Hoje é primeiro de abril. E as pegadinhas já não surtem efeito. Restaurantes prediletos dizendo que vão fechar. Artistas avisando que vão abandonar suas redes sociais. Celebridades traçando metas absurdas. Eu não ri de nada, não tinha motivos para rir.
Rolava o dedo na telinha do meu celular com náusea e desconforto.
Há muito tempo, a data deixou de ser engraçada. Não porque é previsível, não porque você acorda antevendo as armadilhas, mas porque a mentira já é tão comum que não mais assusta. Há mais fake news do que fatos. Vivemos num mundo de simulacros para enriquecer facilmente e agradar ao algoritmo.
O que desconcerta é a verdade. Deveríamos criar o Dia da Verdade. Daí sim seria um escândalo. O dia do sincericídio. O dia de abrir o coração. O dia das confissões honestas. O dia da transparência digital. O dia do fair play moral.
Um dia em que você não mais defenderia sua aparência e as pequenas trapaças rotineiras. Um dia em que não mais guardaria os ressentimentos e as sabotagens. Um dia em que pais e filhos diminuiriam a sua distância, expondo efetivamente quem são e o que pensam.
Um dia em que você não procuraria o perdão, qualquer recompensa ou benefício pessoal, só procuraria ser justo. Um dia em que ninguém iria se preocupar em se proteger, e sim em não enganar a si próprio.
Um dia em que governantes terminariam com as suas promessas e apresentariam as suas falhas.
Um dia de choque democrático. Os parlamentares explicitariam quais os propósitos das suas emendas um tanto secretas, por que são tão infladas a ponto de consumir R$ 50,4 bilhões do orçamento em 2025, o equivalente à receita de 32 dos 38 ministérios do Governo Federal. Descomplicariam o rastreamento e acabariam com a fama de balcão de negócios e de instrumento costumeiro para a reeleição.
Currículos seriam refeitos, plágios seriam desmascarados, júris seriam cancelados pela declaração de inocência ou culpa dos suspeitos.

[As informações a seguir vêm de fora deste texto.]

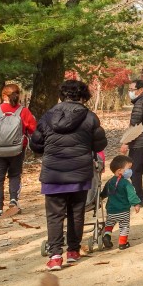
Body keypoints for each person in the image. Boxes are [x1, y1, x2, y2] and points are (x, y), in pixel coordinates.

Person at [30, 80, 107, 272]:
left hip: (53, 174)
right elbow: (99, 145)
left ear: (62, 95)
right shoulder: (90, 117)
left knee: (54, 216)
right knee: (76, 212)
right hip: (79, 173)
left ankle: (55, 256)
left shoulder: (48, 116)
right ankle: (73, 251)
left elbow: (36, 145)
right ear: (83, 97)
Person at [0, 84, 36, 217]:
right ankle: (13, 200)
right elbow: (33, 129)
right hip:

Crimes insolúveis no país, como o de Ana Lídia Braga, menina de 7 anos sequestrada e morta em Brasília em 1973, ou do menino Carlinhos, de 10 anos, sequestrado no Rio de Janeiro no mesmo ano e jamais localizado, finalmente encontrariam o seu desfecho e os seus autores.
Um dia em que não faríamos o outro sofrer pelo que ele não sabe. Não haveria mais segredos sujos, deslealdade recalcada entre amigos, infidelidades, inveja, concorrência predatória. Tudo viria à tona em cascatas de vídeos.
Um dia apenas de poses espontâneas, de palavras sem filtro, do constrangimento redentor. Com aquele facho de luz rompendo as borrascas e formando um arco-íris de franqueza e fraqueza no horizonte humano.
Daniel Alves, por exemplo, ligaria a sua câmera e contaria o que realmente aconteceu naquele banheiro na discoteca em Barcelona, na madrugada de 31 de dezembro de 2022.